Saved entries:
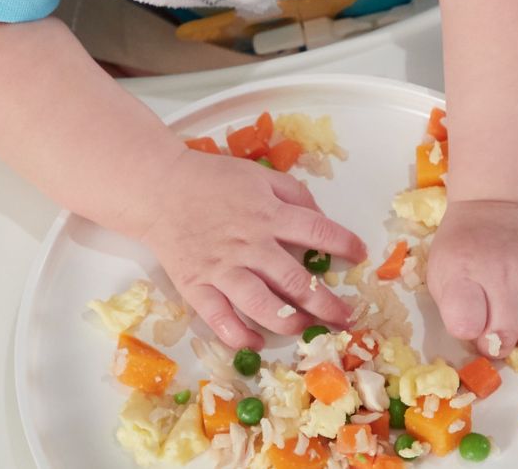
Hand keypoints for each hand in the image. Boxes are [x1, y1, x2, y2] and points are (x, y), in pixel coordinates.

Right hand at [136, 149, 368, 349]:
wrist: (158, 189)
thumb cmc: (211, 180)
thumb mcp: (259, 176)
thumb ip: (294, 194)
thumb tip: (321, 219)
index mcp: (268, 214)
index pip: (318, 232)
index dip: (345, 244)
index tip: (359, 255)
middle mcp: (250, 244)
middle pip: (296, 280)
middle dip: (327, 303)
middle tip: (345, 317)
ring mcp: (223, 268)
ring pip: (263, 304)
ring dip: (290, 322)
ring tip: (306, 329)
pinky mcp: (197, 286)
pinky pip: (220, 318)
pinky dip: (239, 334)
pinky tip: (255, 342)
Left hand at [425, 199, 517, 353]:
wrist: (497, 206)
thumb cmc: (465, 246)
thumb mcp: (440, 271)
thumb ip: (451, 307)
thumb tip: (473, 338)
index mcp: (463, 272)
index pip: (466, 322)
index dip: (467, 333)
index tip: (468, 327)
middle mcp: (502, 272)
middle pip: (505, 334)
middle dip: (496, 344)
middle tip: (492, 334)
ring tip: (516, 325)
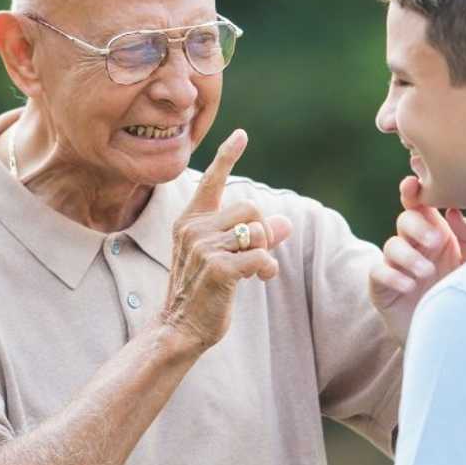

EXERCISE INSTRUCTIONS. An exact restatement is expected of the lines from the line containing "thumb cmc: (465, 246)" to the end of the data above, pictures excluded.

ANSWER AREA.
thumb cmc: (465, 246)
thumb mcp: (440, 271)
thumb ip: (451, 307)
thumb tip: (473, 338)
index mcp: (463, 272)
index pip: (466, 322)
index dip: (467, 333)
index tip: (468, 327)
middle mcp: (502, 272)
middle pip: (505, 334)
middle dip: (496, 344)
middle tip: (492, 334)
ring tip: (516, 325)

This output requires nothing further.